It is an early work by historian and philologist Sergey Aleksandrovich Zh. (1867—1941), published in 1893. The author has already chosen the method of specific historical analyzes which was later the basement for his research work.
He starts with a short survey of the topic and introduces some works on religious healing for his readers: some of these works were dated back to the seventeenth century (outdated ones), but there were others, made by his direct predecessors — often compilations, not original studies. The author argues that the development of archaeology and getting factual materials are to enrich the understanding of the problem of religious healing.

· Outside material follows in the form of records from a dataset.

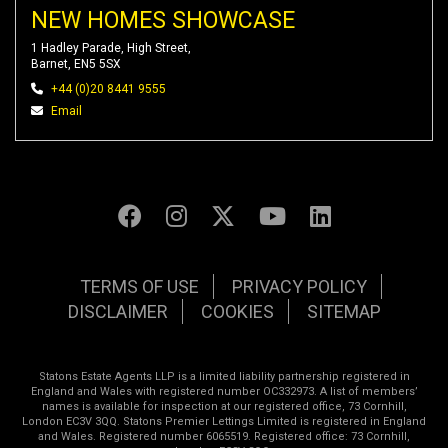
NEW HOMES SHOWCASE
1 Hadley Parade, High Street,
Barnet, EN5 5SX
+44 (0)20 8441 9555
Email
TERMS OF USE
PRIVACY POLICY
DISCLAIMER
COOKIES
SITEMAP
Statons Estate Agents LLP is a limited liability partnership registered in
England and Wales with registered number OC332973. A list of members’
names is available for inspection at our registered office, 73 Cornhill,
London EC3V 3QQ. Statons Premier Lettings Limited is registered in England
and Wales. Registered number 6065519. Registered office: 73 Cornhill,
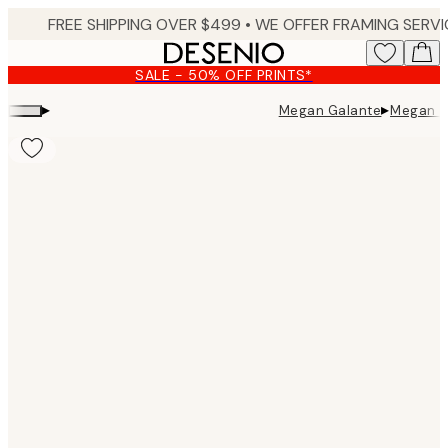
Skip
to
main
SALE - 50% OFF PRINTS*
content.
▸
▸
Megan Galante
Megan Ga
Product
images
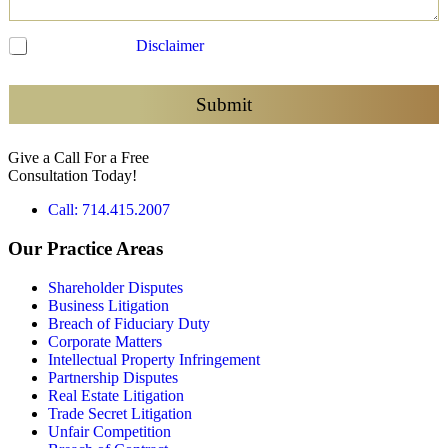
C
I have read the
Disclaimer
and agree to be contacted
h
e
c
Submit
k
b
Give a Call For a Free
o
Consultation Today!
x
e
Call: 714.415.2007
s
*
Our Practice Areas
Shareholder Disputes
Business Litigation
Breach of Fiduciary Duty
Corporate Matters
Intellectual Property Infringement
Partnership Disputes
Real Estate Litigation
Trade Secret Litigation
Unfair Competition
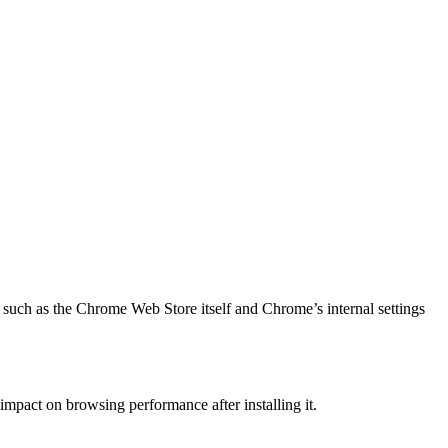
, such as the Chrome Web Store itself and Chrome’s internal settings
mpact on browsing performance after installing it.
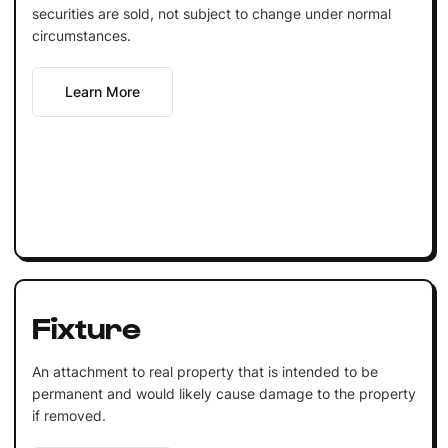
securities are sold, not subject to change under normal
circumstances.
Learn More
Fixture
An attachment to real property that is intended to be
permanent and would likely cause damage to the property
if removed.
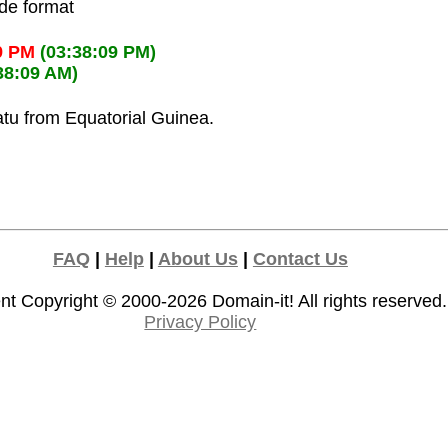
ode format
9 PM
(03:38:09 PM)
38:09 AM)
atu from Equatorial Guinea.
FAQ
|
Help
|
About Us
|
Contact Us
nt Copyright © 2000-2026
Domain-it!
All rights reserved.
Privacy Policy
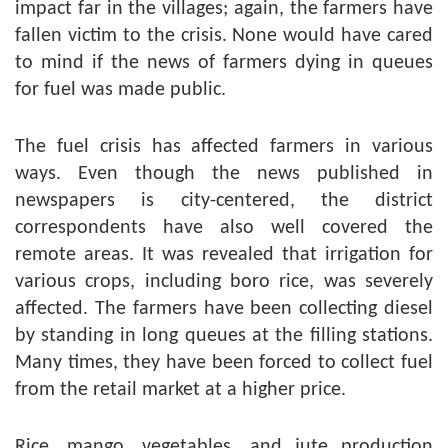
impact far in the villages; again, the farmers have
fallen victim to the crisis. None would have cared
to mind if the news of farmers dying in queues
for fuel was made public.
The fuel crisis has affected farmers in various
ways. Even though the news published in
newspapers is city-centered, the district
correspondents have also well covered the
remote areas. It was revealed that irrigation for
various crops, including boro rice, was severely
affected. The farmers have been collecting diesel
by standing in long queues at the filling stations.
Many times, they have been forced to collect fuel
from the retail market at a higher price.
Rice, mango, vegetables, and jute production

Analyzing such phenomenon as classic Greek oracles in a detailed way, Zh. puts a special attention at the preparatory period — the so called incubation, i.e. waiting for a revelation coming during a dream and giving an answer to a certain question. The author does not give the only interpretation of the origin of that incubation, keeping two possible versions: the times of Homer, and Pindar. The incubation is traced him back to necromancy, i.e. to revelations through dead souls. The author describes of the history of incubation, a healing version of which (when the dream revelations contain advices for ill persons how to be healed) was thee latest of all.
Then, Zh. describes the rite of religious healing in a detailed way: he uses works by Aristophanes, and other Greek authors as historical sources. According Zh., that rite included washing, fasting, sacrifices, some actions of priests, and, finally, the dream, when the ill person was waiting to see Asclepius. Dedicatory inscriptions could be done either before the healing, or after it; the author puts a special attention at them, stressing the role of priests in the distribution of the habit to make such inscriptions.
In the final part of the article, on the character of religious healing, the author makes an attempt to interpret the success of such rites — he analyzes epigraphic monuments and gives some testimonies of keeping such religious healing in Europe till the nineteenth century.